The NRDC was co-founded in 1970 by John Adams, Richard Ayres, John Bryson, Edward Strohbehn, and Gus Speth, together with a board of scientists and attorneys at the forefront of the environmental movement. The organization has a broad agenda of activities and seeks sustainable policies from federal, state and local government and industrial corporations. It works with federal and state environmental and other agencies, the Congress and state legislatures, and the courts to reduce global warming, limit pollution, protect the stratosphere, promote energy efficiency, conserve natural resources and the natural and built environment, and increase the sustainability of the manufacture of consumer goods. NRDC participates in litigation in federal and state courts to assure the faithful implementation and enforcement of the Clean Air Act, Clean Water Act, and many other federal and state laws protecting the environment. The Council also supports an environmental science program that involves dozens of staff and associated scientists; this includes a major program which seeks transformation of manufacturing industries to more sustainable production. In addition, the organization devotes substantial resources to public education .

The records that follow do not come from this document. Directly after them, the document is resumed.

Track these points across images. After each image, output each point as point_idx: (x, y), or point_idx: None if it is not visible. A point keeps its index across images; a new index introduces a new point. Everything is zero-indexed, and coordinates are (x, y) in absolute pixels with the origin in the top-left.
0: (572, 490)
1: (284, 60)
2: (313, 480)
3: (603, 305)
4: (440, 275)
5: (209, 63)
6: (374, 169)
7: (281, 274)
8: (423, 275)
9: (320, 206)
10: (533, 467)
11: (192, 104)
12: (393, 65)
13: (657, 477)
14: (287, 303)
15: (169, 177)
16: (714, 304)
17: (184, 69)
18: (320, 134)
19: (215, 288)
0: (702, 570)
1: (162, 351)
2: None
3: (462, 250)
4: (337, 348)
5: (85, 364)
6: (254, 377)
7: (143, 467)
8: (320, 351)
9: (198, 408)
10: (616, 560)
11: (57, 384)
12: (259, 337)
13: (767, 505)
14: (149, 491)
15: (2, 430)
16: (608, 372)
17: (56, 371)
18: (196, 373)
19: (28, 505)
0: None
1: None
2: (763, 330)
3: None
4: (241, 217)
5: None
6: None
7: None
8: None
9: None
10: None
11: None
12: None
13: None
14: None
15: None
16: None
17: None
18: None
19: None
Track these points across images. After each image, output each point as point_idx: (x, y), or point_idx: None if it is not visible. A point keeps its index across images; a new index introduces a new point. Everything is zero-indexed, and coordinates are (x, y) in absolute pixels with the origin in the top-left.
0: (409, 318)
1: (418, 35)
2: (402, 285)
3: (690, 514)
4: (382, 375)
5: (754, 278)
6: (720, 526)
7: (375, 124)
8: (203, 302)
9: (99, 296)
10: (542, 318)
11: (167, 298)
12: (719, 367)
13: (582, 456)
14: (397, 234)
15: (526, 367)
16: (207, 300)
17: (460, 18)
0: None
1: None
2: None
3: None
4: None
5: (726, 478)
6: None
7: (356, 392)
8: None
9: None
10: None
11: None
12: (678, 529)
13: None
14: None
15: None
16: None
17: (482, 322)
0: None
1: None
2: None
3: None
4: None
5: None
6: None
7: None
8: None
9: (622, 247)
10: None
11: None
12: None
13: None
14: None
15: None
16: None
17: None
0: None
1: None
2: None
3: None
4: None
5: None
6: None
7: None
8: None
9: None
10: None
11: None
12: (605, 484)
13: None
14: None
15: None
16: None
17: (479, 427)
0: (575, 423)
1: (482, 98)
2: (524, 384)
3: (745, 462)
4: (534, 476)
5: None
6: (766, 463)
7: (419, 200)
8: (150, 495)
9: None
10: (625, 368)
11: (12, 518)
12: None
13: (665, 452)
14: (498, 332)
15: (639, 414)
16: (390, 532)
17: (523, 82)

In 2001, NRDC launched the BioGems Initiative to mobilize concerned individuals in defense of exceptional and imperiled ecosystems. The initiative matches NRDC's legal and institutional expertise with the work of citizen activists.

It has issued a report on the health effects arising from the September 11, 2001 attacks.

NRDC was also one of the only major national environmental organisations to become and stay involved with community activists on the ground in New Orleans following Hurricane Katrina.

NRDC has also published a number of studies on nuclear weapon stockpiles around the world, both as monographs and as individual studies in the Bulletin of the Atomic Scientists.

In December 2006, Green Day and NRDC jointly launched a website to raise awareness on the U.S.'s petroleum dependence. The NRDC takes the position that new nuclear power plants are not a solution for America's energy needs, or for addressing global warming.